The diagnostic pattern that actually works

When I'm called in on a customer's connectivity issue, the diagnostic goes from broad to narrow:

First, is the device powered on and the modem responding? Trivial-sounding, but I've spent more time than I care to admit on “offline” devices that turned out to be unplugged.

Second, is the SIM inserted and recognized by the modem? SIM removal, damage, or insertion issues account for a noticeable fraction of “device can't connect” cases. Modern SIMs (eSIM, embedded SIM) reduce this category but don't eliminate it.

Third, is the device registering on a carrier network? The modem's registration state tells you whether you're seeing a tower at all. If not, you're looking at coverage, antenna, or signal-strength issues. If yes, you've eliminated a whole category of physical-layer problems.

Fourth, is the device attached to a data session, with a valid APN and IP address? This is where most of the actual failures live. If the device is registered but not attached, you're almost always looking at APN or carrier policy issues.

Fifth, can the device actually send data through the established session? If attach is good but data isn't flowing, you're looking at firewall, DNS, or destination-server issues — problems on top of the cellular layer rather than within it.

Each of these layers has a distinct diagnostic vocabulary, and skipping layers is the most common mistake in cellular IoT troubleshooting. The temptation is to jump straight to “why isn't my data getting through?” when the actual problem is “the device never finished registration in the first place.” The discipline is to start at the bottom of the stack and walk up.

What I'd tell someone starting out

Cellular IoT troubleshooting is the kind of skill that develops slowly through accumulated incidents rather than from any single source. A few things I'd suggest if you're getting into this work:

Read your modem's AT command set documentation. Even if the application talks to the modem through an abstraction layer, knowing what AT commands return state for registration, attach, and signal quality lets you diagnose much faster than relying on the abstraction's logging.

■ **Problem to solve**:
Continue the excerpt on cellular IoT troubleshooting from the point where it stops. The items that follow have no connection to the excerpt on cellular IoT troubleshooting.

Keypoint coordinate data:
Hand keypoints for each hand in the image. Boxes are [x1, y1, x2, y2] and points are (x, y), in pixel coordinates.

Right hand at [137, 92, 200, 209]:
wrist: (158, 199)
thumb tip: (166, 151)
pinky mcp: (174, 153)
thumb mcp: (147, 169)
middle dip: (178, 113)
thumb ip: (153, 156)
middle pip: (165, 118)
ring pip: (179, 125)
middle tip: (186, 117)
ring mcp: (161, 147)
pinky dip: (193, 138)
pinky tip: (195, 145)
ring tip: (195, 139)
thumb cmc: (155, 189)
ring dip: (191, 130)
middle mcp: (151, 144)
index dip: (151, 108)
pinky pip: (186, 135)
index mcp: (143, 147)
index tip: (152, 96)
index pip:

■ **Answer space**:
Keep a SIM and modem on your desk that you can test against. Diagnosing a deployment issue from a customer report is hard. Diagnosing it from a customer report while you also have a working device in front of you to compare against is much easier.

Build a mental model of the carrier infrastructure layer. Cellular IoT failures rarely live in the device alone or in the data center alone — they live in the carrier's network in between, which is invisible to most software engineers most of the time. Spending time understanding what's actually happening at that layer will make you significantly better at diagnosing failures, especially the international ones.

The bigger picture

Cellular IoT is increasingly the substrate of how the physical world reports back to the digital one. Sensors monitoring infrastructure, fleets of trackers across continents, agricultural systems in remote locations, smart-city deployments that span jurisdictions — all of it depends on a cellular layer that mostly works, sometimes doesn't, and breaks in ways that are surprising the first dozen times you see them.

The good news is that the failure modes are finite. After enough deployments, you start to recognize the shapes of common problems before customers fully describe them. APN issues feel one way; permanent-roaming issues feel another; carrier-handoff issues feel a third. That recognition is what experience in this space buys you, and it's a fun skill to develop — not unlike learning the shapes of common bugs in any other technical domain.